Dans ce pays aux dimensions continentales, le rail demeure un levier stratégique d’intégration nationale, de désenclavement des provinces et de dynamisation économique. Autrefois pilier du transport des minerais, des produits agricoles et des passagers, il souffre aujourd’hui d’un sous-investissement chronique, d’un matériel roulant obsolète et d’une gestion vivement critiquée. Le tronçon Kongolo-Kindu illustre de manière éloquente cette situation. Essentielle pour relier des zones enclavées et soutenir les activités économiques locales, cette ligne se trouve dans un état de délabrement avancé, exposant les usagers à des interruptions fréquentes et à des risques sécuritaires. Pour les populations riveraines, le train, censé être un facteur de cohésion et de prospérité, est devenu le symbole d’un abandon persistant.La situation de la Société nationale des chemins de fer du Congo soulève des interrogations sur la place réellement accordée aux infrastructures stratégiques dans les priorités nationales.

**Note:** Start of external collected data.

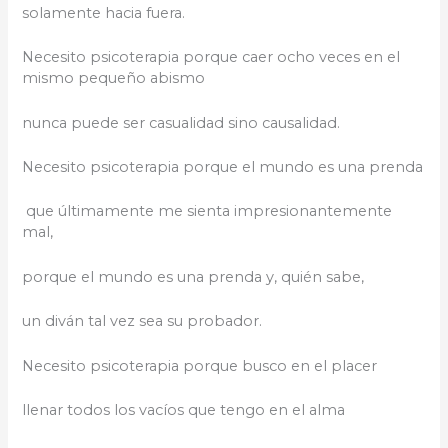
solamente hacia fuera.
Necesito psicoterapia porque caer ocho veces en el
mismo pequeño abismo
nunca puede ser casualidad sino causalidad.
Necesito psicoterapia porque el mundo es una prenda
que últimamente me sienta impresionantemente
mal,
porque el mundo es una prenda y, quién sabe,
un diván tal vez sea su probador.
Necesito psicoterapia porque busco en el placer
llenar todos los vacíos que tengo en el alma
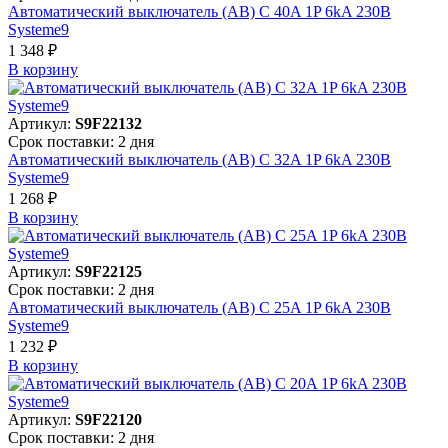
Автоматический выключатель (АВ) C 40A 1P 6kA 230В
Systeme9
1 348 ₽
В корзинy
Артикул:
S9F22132
Срок поставки: 2 дня
Автоматический выключатель (АВ) C 32A 1P 6kA 230В
Systeme9
1 268 ₽
В корзинy
Артикул:
S9F22125
Срок поставки: 2 дня
Автоматический выключатель (АВ) C 25A 1P 6kA 230В
Systeme9
1 232 ₽
В корзинy
Артикул:
S9F22120
Срок поставки: 2 дня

Agriculteurs, commerçants et familles isolées subissent les conséquences directes d’un réseau défaillant, qui freine les échanges, alourdit les coûts logistiques et accentue les inégalités territoriales. Pour le Professeur Gaspard MUGARUKA BIN MUBI, cette crise du rail traduit avant tout un déficit de vision à long terme. « Sans politique volontariste et sans investissements structurants, la RDC compromet son intégration économique et sociale », affirme-t-il. Selon lui, la réhabilitation du tronçon Kongolo-Kindu ainsi que la modernisation globale du réseau ferroviaire ne relèvent pas du luxe, mais d’une exigence nationale visant à restaurer la justice territoriale et à redonner espoir aux populations enclavées.

À l’heure de l’intégration régionale et de la compétitivité économique, la relance du secteur ferroviaire apparaît comme un impératif stratégique. Redonner vie aux rails, conclut-il, revient à consolider l’unité nationale et à transformer le potentiel du pays en opportunités réelles de développement inclusif.